_MATERIAL FOR THE TASK_
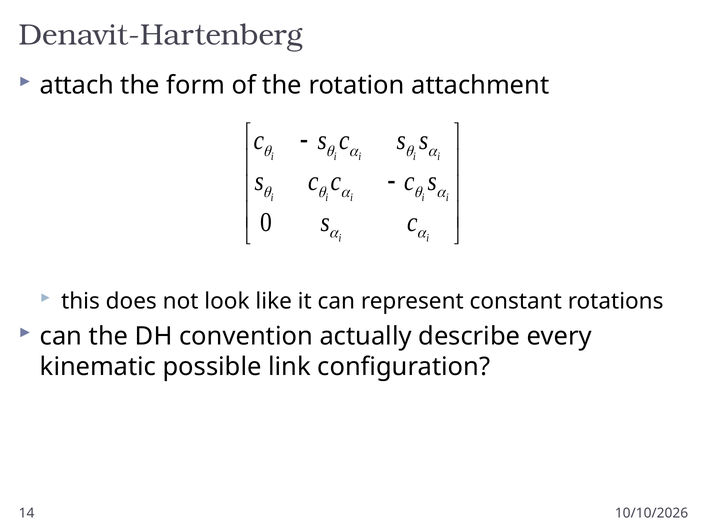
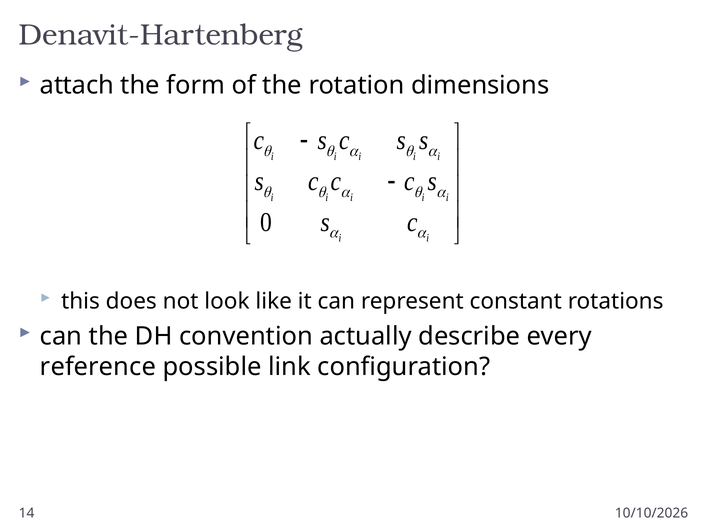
attachment: attachment -> dimensions
kinematic: kinematic -> reference
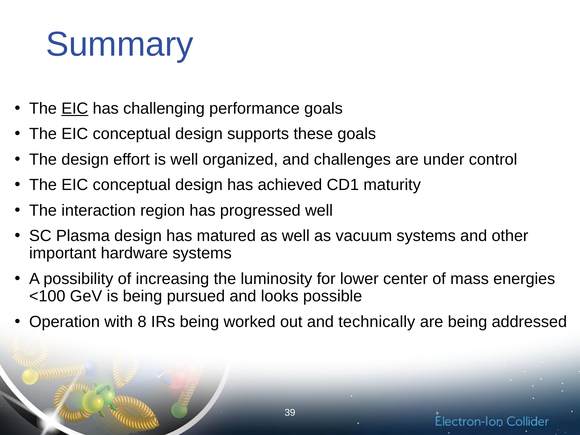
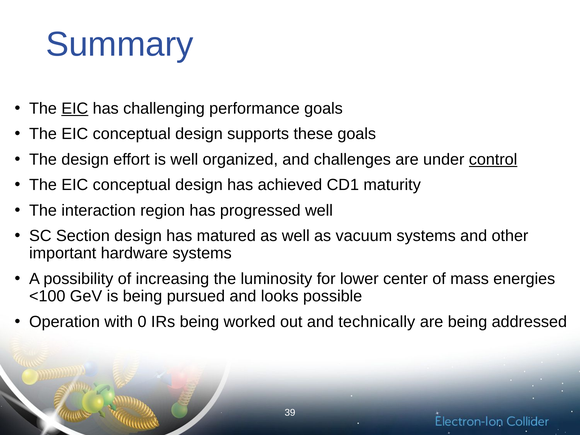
control underline: none -> present
Plasma: Plasma -> Section
8: 8 -> 0
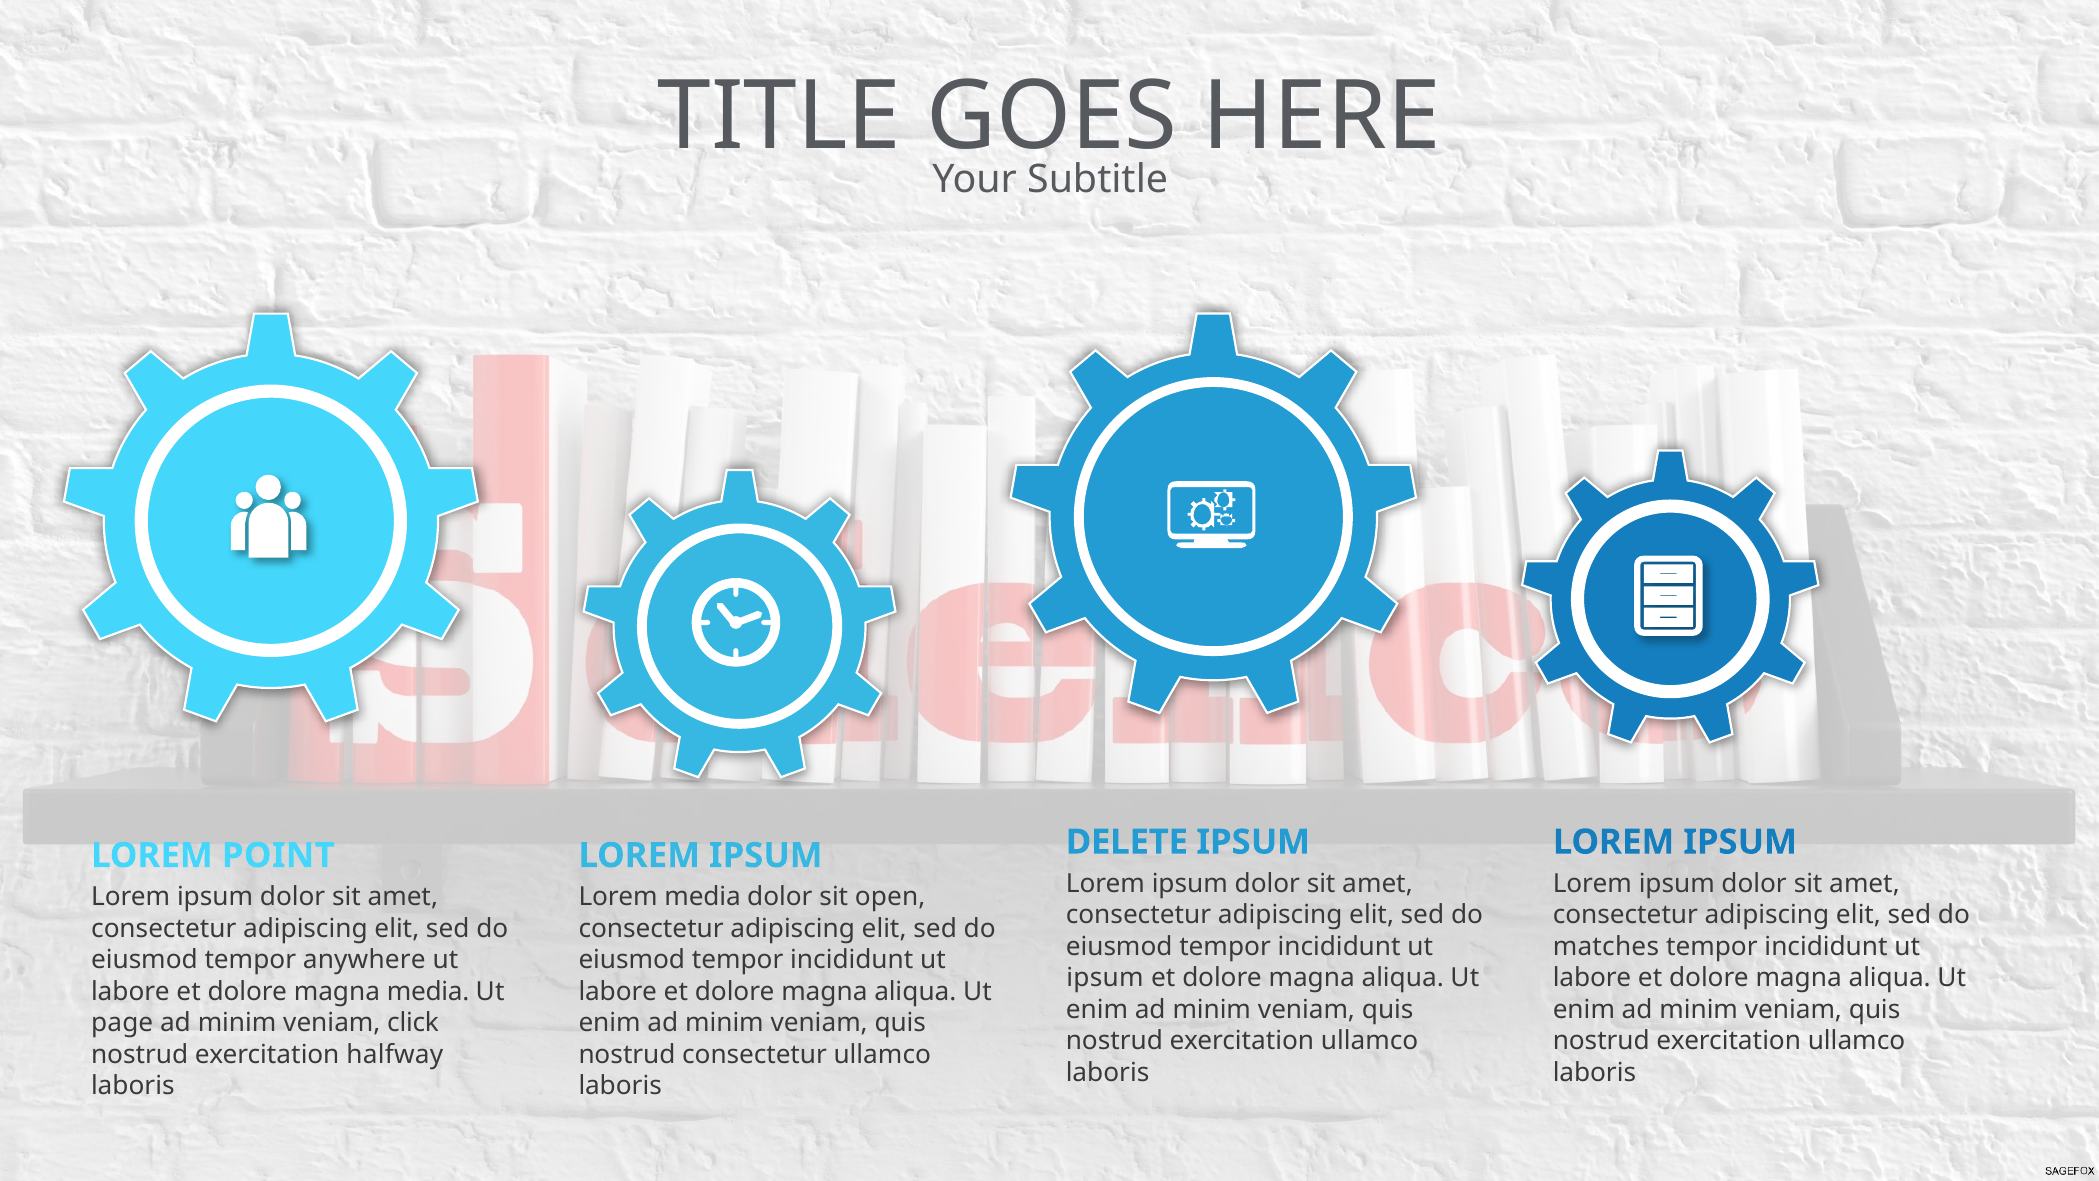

_GIVEN REQUEST_
Could you print every text line from the data above word for word, leaving the pictures out of your answer?

_FINAL RESULT_
attachment: attachment -> dimensions
kinematic: kinematic -> reference
control underline: none -> present
Plasma: Plasma -> Section
8: 8 -> 0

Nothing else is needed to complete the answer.